[Apply what you read]:
• A. In the passage on youth reoffending, rewrite the part that begins at the words "To take one" and stops after "decisions on IVF.", putting "young offenders" in place of "juvenile offenders".
• B. In the passage on youth reoffending, what year were Youth Offending Teams introduced?
• C. Can you pick up the passage on youth reoffending after its final sentence and keep writing it?

[Extract provided]:
-=-=-=-=-
But why is the issue proving so intractable? As someone who frequently works in the youth courts, I find it difficult to point to a part of the system that is manifestly failing. Youth Offending Teams, introduced in 1998 to guide, support and divert juvenile offenders at an early stage, are almost always represented by knowledgeable and dedicated staff and are clearly making a positive contribution despite their large workload. Court procedures are easily comprehensible, magistrates and district judges specially qualified for youth work, sentencing options flexible and usually constructive.
At some point then, we must confront the reality that reoffending amongst juveniles owes more to powerful social forces than to a flawed legal system; and it is here that government policy loses its coherence. Every identifiable factor tending to put a child at risk of offending is one to which today’s political class seems oblivious.
To take one example, it is obvious to anyone who has had contact with significant numbers of juvenile offenders that family breakdown has a huge influence on behaviour. Specifically, out of the overwhelming majority of juvenile offenders who are boys, a disproportionate number lack the support, discipline and guidance of a father figure. Yet our lawmakers think so little of fathers that yesterday they voted to abolish the need to even consider their role when taking decisions on IVF.
-=-=-=-=-
[Supplied information]:
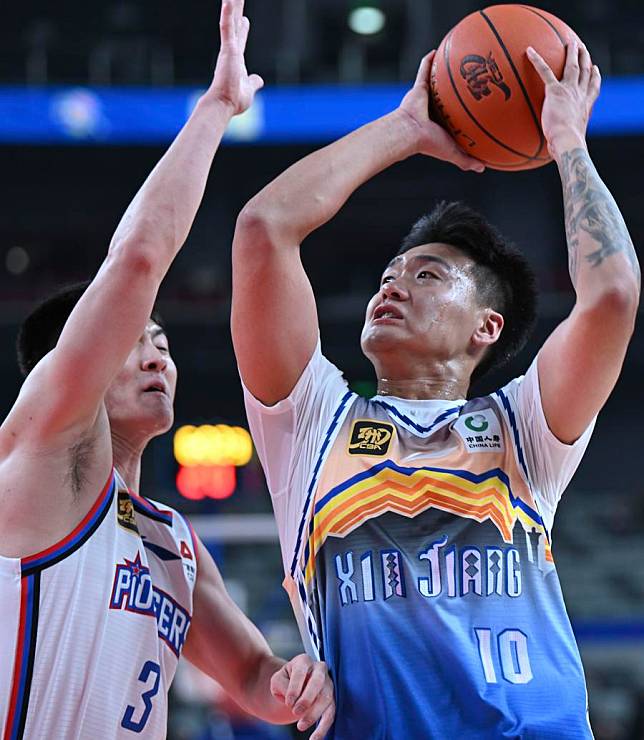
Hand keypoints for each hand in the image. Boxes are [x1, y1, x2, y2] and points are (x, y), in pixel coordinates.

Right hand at [207, 0, 263, 114]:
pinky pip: (227, 27)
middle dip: (237, 9)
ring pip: (230, 20)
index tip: (244, 18)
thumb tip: (259, 80)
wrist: (223, 105)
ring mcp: (229, 48)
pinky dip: (227, 14)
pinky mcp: (227, 49)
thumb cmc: (234, 100)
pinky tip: (228, 1)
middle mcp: (231, 51)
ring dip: (232, 4)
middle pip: (234, 24)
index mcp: (236, 60)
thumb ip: (254, 83)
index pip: (240, 39)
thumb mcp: (249, 90)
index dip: (242, 28)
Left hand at [270, 654, 334, 738]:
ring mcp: (328, 683)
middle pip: (318, 682)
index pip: (301, 671)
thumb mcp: (278, 680)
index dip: (295, 687)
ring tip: (300, 726)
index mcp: (304, 661)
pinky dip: (323, 728)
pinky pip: (331, 713)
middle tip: (295, 712)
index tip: (288, 702)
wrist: (293, 687)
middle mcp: (319, 669)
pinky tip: (315, 739)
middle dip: (307, 699)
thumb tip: (292, 698)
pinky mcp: (332, 699)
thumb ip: (282, 685)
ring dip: (314, 714)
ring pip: (327, 698)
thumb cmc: (285, 681)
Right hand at [398, 51, 484, 172]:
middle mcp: (435, 109)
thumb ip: (467, 161)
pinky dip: (428, 62)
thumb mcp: (453, 153)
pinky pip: (423, 71)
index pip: (457, 115)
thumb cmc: (429, 144)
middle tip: (474, 75)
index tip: (481, 101)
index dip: (467, 109)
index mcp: (443, 123)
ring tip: (458, 58)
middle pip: (449, 96)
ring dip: (444, 71)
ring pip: (438, 82)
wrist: (410, 133)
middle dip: (459, 88)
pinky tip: (437, 50)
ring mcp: (426, 98)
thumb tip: (484, 168)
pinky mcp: (418, 88)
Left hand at [527, 42, 600, 157]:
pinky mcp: (555, 91)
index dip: (595, 77)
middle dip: (585, 58)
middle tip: (582, 48)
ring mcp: (569, 90)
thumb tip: (550, 154)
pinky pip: (545, 71)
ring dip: (572, 53)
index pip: (593, 88)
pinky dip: (537, 60)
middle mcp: (580, 95)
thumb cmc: (566, 147)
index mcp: (585, 106)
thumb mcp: (566, 142)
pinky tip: (529, 51)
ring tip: (569, 43)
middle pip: (585, 72)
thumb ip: (559, 141)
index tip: (595, 69)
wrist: (567, 141)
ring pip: (572, 66)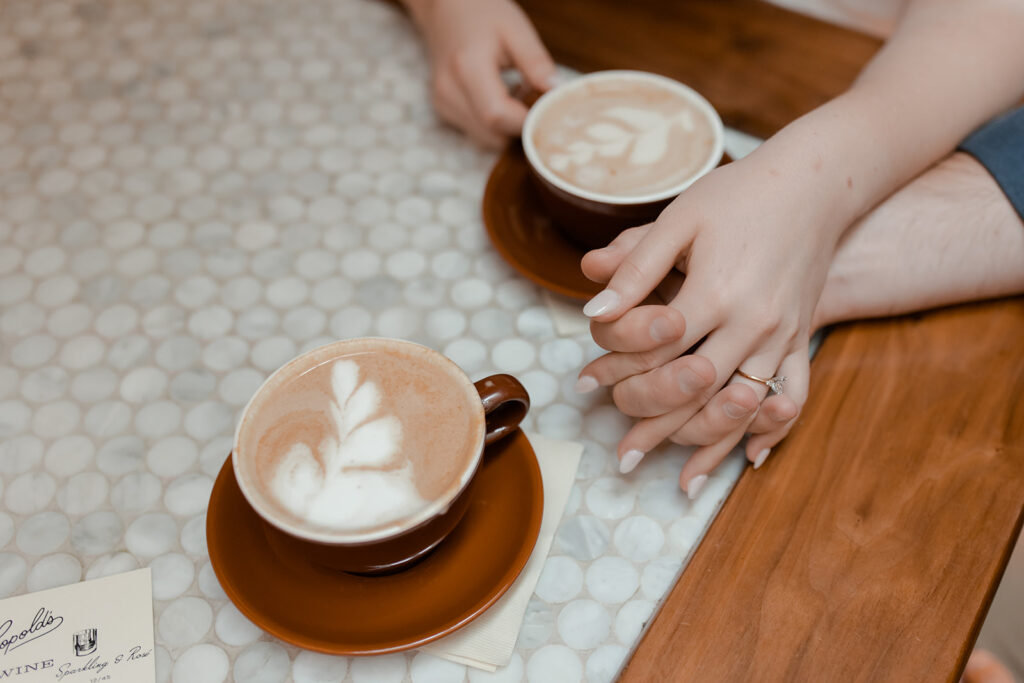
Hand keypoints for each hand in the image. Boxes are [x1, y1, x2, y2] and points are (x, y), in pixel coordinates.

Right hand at [407, 0, 555, 147]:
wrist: (445, 8)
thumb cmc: (482, 13)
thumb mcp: (516, 29)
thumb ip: (536, 63)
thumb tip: (558, 94)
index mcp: (467, 68)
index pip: (498, 115)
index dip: (526, 121)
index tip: (548, 112)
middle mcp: (448, 91)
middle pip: (491, 135)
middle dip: (519, 128)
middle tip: (536, 104)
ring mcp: (443, 103)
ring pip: (484, 140)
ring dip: (507, 129)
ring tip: (517, 96)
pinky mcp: (443, 110)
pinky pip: (476, 133)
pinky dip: (493, 125)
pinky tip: (501, 98)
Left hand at [577, 156, 841, 493]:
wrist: (816, 183)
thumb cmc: (738, 195)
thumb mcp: (680, 219)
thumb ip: (637, 266)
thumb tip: (594, 312)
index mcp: (715, 291)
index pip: (657, 349)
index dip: (618, 371)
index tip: (587, 389)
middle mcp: (753, 322)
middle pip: (697, 390)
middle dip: (657, 425)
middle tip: (624, 454)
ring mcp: (783, 334)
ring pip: (743, 405)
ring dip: (708, 445)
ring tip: (678, 481)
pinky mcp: (804, 337)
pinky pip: (792, 394)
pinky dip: (771, 431)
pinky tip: (751, 459)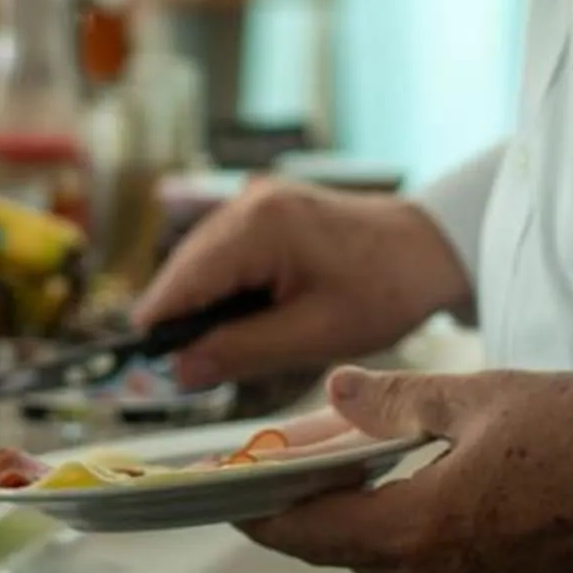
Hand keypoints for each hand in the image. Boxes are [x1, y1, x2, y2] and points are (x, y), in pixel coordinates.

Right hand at [133, 178, 470, 387]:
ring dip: (203, 304)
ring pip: (201, 260)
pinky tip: (242, 318)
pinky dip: (224, 287)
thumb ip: (242, 350)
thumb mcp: (315, 335)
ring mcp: (256, 200)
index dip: (160, 325)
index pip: (185, 279)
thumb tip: (180, 372)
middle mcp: (249, 202)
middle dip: (182, 318)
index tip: (143, 367)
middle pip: (185, 267)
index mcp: (260, 226)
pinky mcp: (265, 209)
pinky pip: (224, 251)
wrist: (428, 249)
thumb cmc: (385, 290)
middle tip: (186, 372)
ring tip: (217, 349)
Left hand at [242, 366, 572, 572]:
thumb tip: (334, 389)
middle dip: (337, 517)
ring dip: (401, 534)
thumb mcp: (475, 397)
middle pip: (363, 555)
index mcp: (421, 529)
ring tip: (411, 484)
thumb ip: (393, 401)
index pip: (313, 533)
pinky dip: (456, 556)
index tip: (229, 505)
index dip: (264, 518)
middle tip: (321, 476)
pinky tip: (479, 516)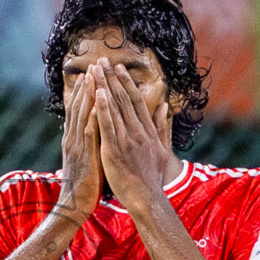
-=-=-=-=-
[Answers below]:
• A.
To take one example, it is obvious to anyone who has had contact with significant numbers of young offenders that family breakdown has a huge influence on behaviour. Specifically, out of the overwhelming majority of young offenders who are boys, a disproportionate number lack the support, discipline and guidance of a father figure. Yet our lawmakers think so little of fathers that yesterday they voted to abolish the need to even consider their role when taking decisions on IVF.

• B. 1998

• C.
Education is also a critical consideration for young people, but the continual sapping of the authority of teachers, whose power to expel disruptive pupils is now circumscribed and reversible by an appeals body, undermines its value. As a result, children learn the perverse lesson that misbehaviour is a powerful weapon at their disposal, and one against which authority has limited recourse.
Finally, the implementation of 24-hour drinking and the failure to outlaw irresponsible cut-price alcohol promotions send out a totally counterproductive message at a time when health professionals are desperately trying to turn the tide against what is one of Europe’s worst underage drinking records.
Until politicians realise the damaging impact of their own ideologically-driven undermining of fatherhood and school discipline, and the importance of adopting a clear and consistent policy towards alcohol, the really positive steps taken within the youth justice system will not be able to achieve their full potential or yield more significant results in the reduction of juvenile crime.